2. Add 1 cup lime juice, six fresh cilantro sprigs, 1/4 cup water, 1 1/2 teaspoons kosher salt, and 1/2 teaspoon Maggi Jugo seasoning. Blend on medium speed until smooth, 3 to 4 minutes.
3. Pat 1 1/2 pounds raw large peeled and deveined shrimp dry with paper towels. Halve each shrimp horizontally (known as butterflying).
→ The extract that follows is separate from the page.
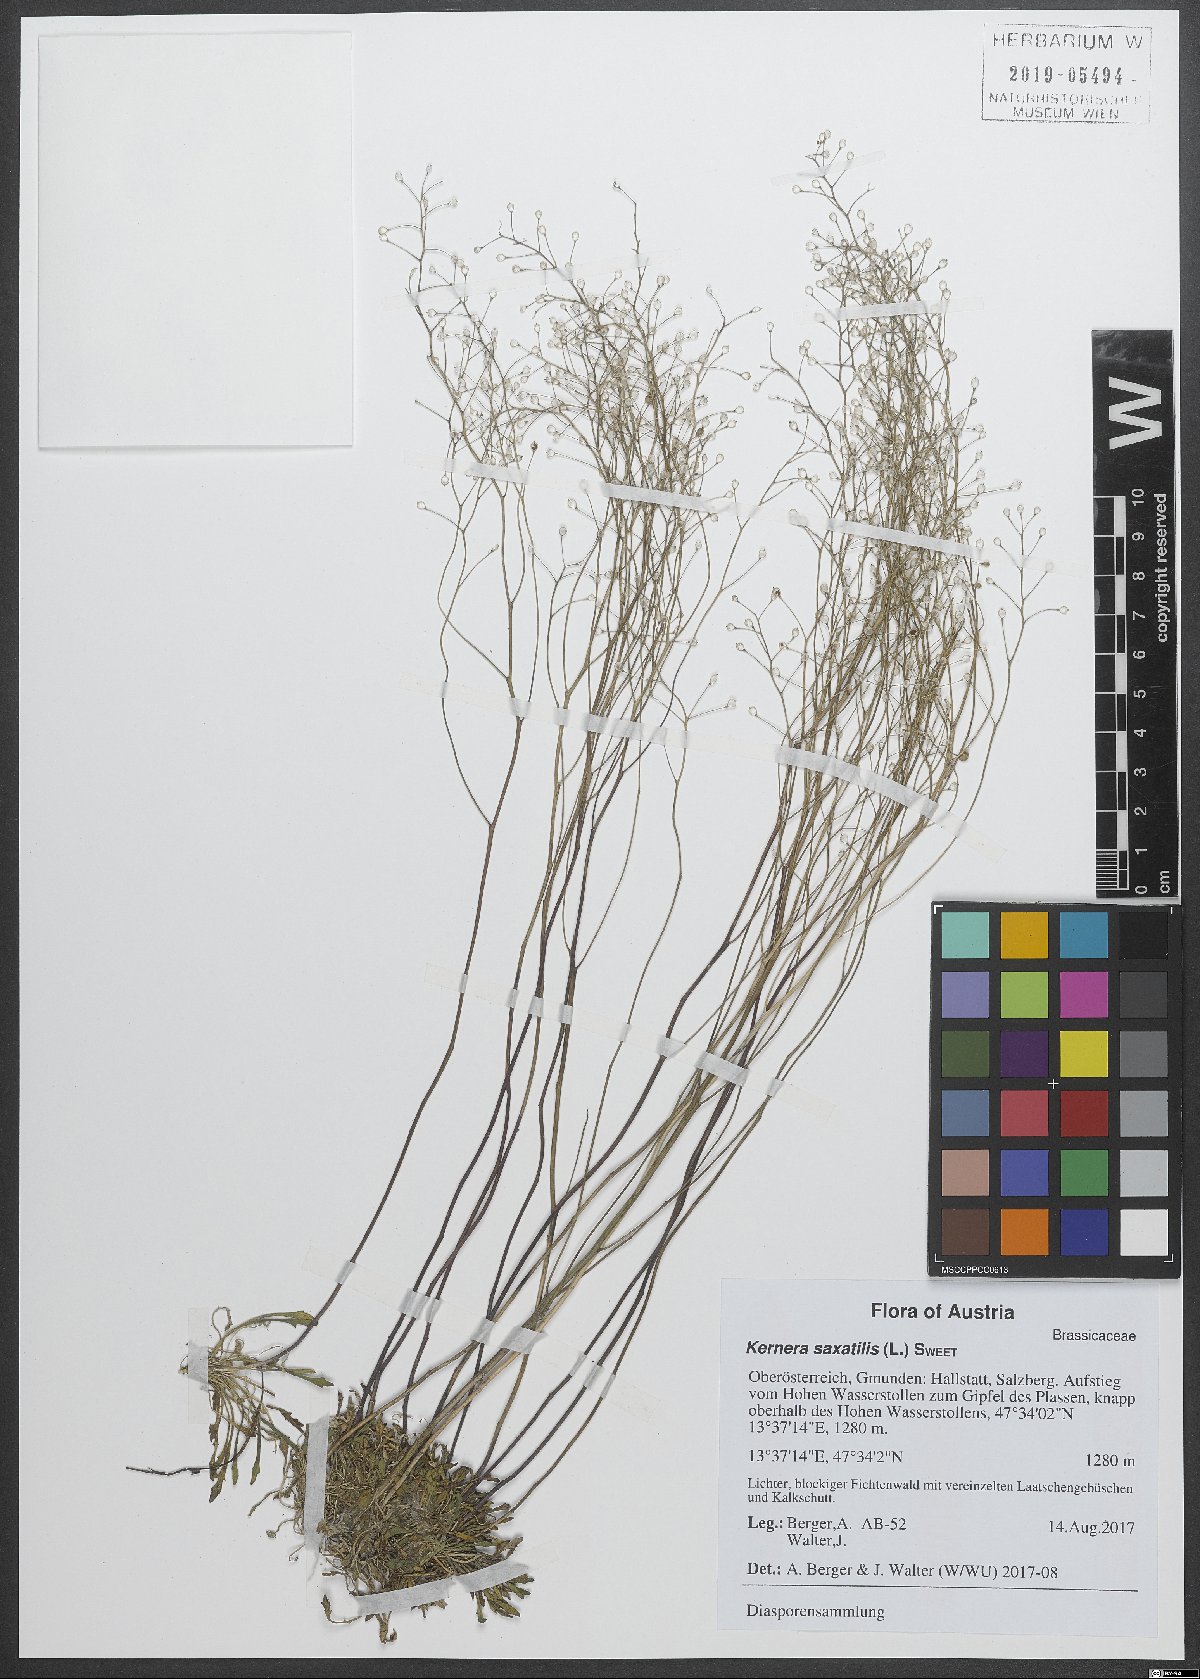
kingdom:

Place in a 9-by-13-inch baking dish and toss with 1/2 teaspoon black pepper.
4. Pour the sauce over the shrimp and stir until the shrimp are evenly coated. Cover and refrigerate for 10 minutes. The shrimp will start to change color as the acidity in the sauce will begin to “cook” the shrimp and start to turn them a pale pink color.
5. Stir in one thinly sliced small red onion. Cover again and refrigerate until all the shrimp are a pale pink color and their texture has changed from soft to slightly firm to the touch, 10 to 12 minutes more.
6. Transfer to a serving platter or bowl. Serve garnished with peeled cucumber half-moon slices, thinly sliced red onion, sliced avocado, flaky salt, and crushed dried chiltepin peppers if desired. Serve with tostadas if desired.